* **TRY IT**:
Set down each record below exactly as it stands. Pictures are not part of the copy.

*** RECORDED DATA ***

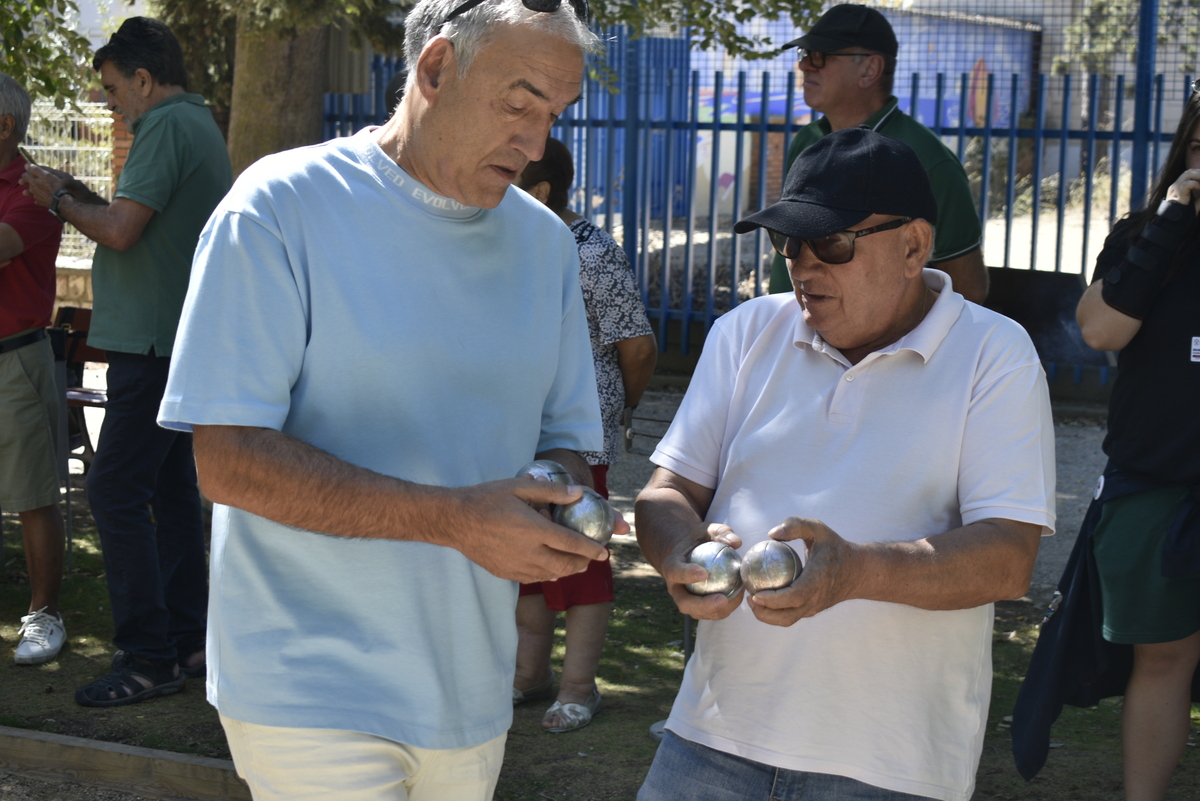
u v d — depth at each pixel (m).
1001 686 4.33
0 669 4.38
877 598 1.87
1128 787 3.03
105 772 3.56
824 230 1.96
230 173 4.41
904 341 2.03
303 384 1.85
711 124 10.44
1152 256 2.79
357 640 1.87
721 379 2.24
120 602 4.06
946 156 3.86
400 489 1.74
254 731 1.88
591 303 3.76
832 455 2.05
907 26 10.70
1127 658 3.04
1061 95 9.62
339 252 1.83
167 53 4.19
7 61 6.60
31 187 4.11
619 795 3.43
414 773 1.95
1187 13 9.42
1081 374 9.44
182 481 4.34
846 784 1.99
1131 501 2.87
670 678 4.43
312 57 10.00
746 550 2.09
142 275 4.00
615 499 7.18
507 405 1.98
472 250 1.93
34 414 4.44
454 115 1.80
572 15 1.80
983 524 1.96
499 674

*** End of RECORDED DATA ***

* **ANSWER TO THIS TASK**:
u v d — depth at each pixel (m).
1001 686 4.33
0 669 4.38
877 598 1.87
1128 787 3.03
105 772 3.56
824 230 1.96
230 173 4.41
904 341 2.03
303 384 1.85
711 124 10.44
1152 256 2.79
357 640 1.87
721 379 2.24
120 602 4.06
946 156 3.86
400 489 1.74
254 731 1.88
591 303 3.76
832 455 2.05
907 26 10.70
1127 658 3.04
1061 95 9.62
339 252 1.83
167 53 4.19
7 61 6.60
31 187 4.11
619 795 3.43
414 773 1.95
1187 13 9.42
1081 374 9.44
182 481 4.34
846 784 1.99
1131 501 2.87
670 678 4.43
312 57 10.00
746 550 2.09
142 275 4.00
615 499 7.18
507 405 1.98
472 250 1.93
34 414 4.44
454 115 1.80
572 15 1.80
983 524 1.96
499 674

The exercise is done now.